Can a Person with a Mental Disorder Draft a Will?
There is no law prohibiting an individual with a legally recognized mental disorder from creating a will. The validity of a will is generally based on the mental competency of the person at the time the will was drafted and finalized.
Therefore, individuals suffering from mental disorders with intermittent disturbances can create valid wills in some cases. For instance, this can happen if he or she is not suffering from any disturbances at the actual time the will was drafted and executed.
How Can I Contest a Will Based on Mental Incompetence?
Much like mental incapacity, if you believe a person was mentally incompetent when they drafted their will, you can contest the will. This can be done by showing that at the time the will was created, they lacked sufficient mental capacity. The person contesting the will must provide evidence that a mental abnormality actually affected the creation of the will. They must show that the distribution came out differently from what would have occurred otherwise.
If enough evidence is shown to prove the individual’s abnormal mental state altered the will, then they will usually be found invalid. In most situations, invalidating a will for lack of mental competence will void or cancel the entire will.

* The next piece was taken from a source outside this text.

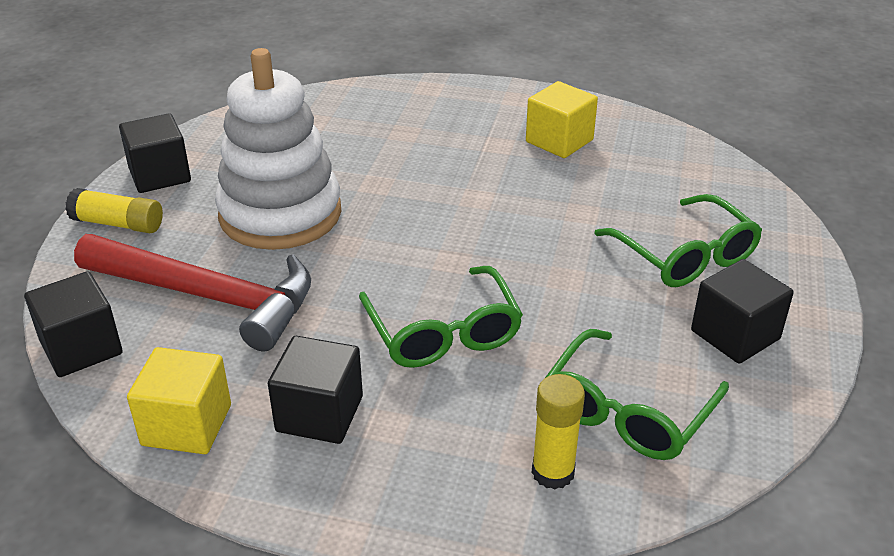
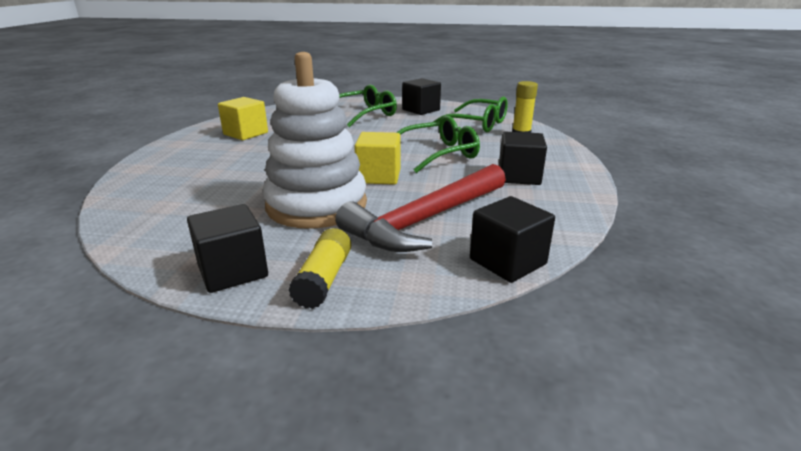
camera: 95 degrees left, 10 degrees down
(187, 425) = (554, 209): yellow cube -> yellow cube (378, 176)
(207, 296) = (426, 220): red hammer -> red hammer turned 150 degrees counterclockwise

What Does “Undue Influence” Mean?
A will may also be contested and set aside if it is created under conditions of “undue influence.” Undue influence occurs when a person is subjected to unfavorable conditions in order to create a will a certain way. The conditions may force them to create a will that distributes the property in a way that they wouldn’t actually have wanted if they were not subject to undue influence.
The factors considered in determining if a will was made through undue influence are:
- Another person influenced the testator in making the will;
- The effect of this influence was intended to overtake the testator’s intent; and
- The undue influence resulted in a will that would not be the testator’s intent without the influence.
Do I Need an Attorney if I Need Help with Testamentary Capacity Issues?
Determining an individual’s mental capacity to create a will is done through the courts. Evaluating testamentary capacity issues can be complicated. At a minimum, an initial review of the circumstances by a will lawyer will help determine whether there is sufficient evidence to proceed.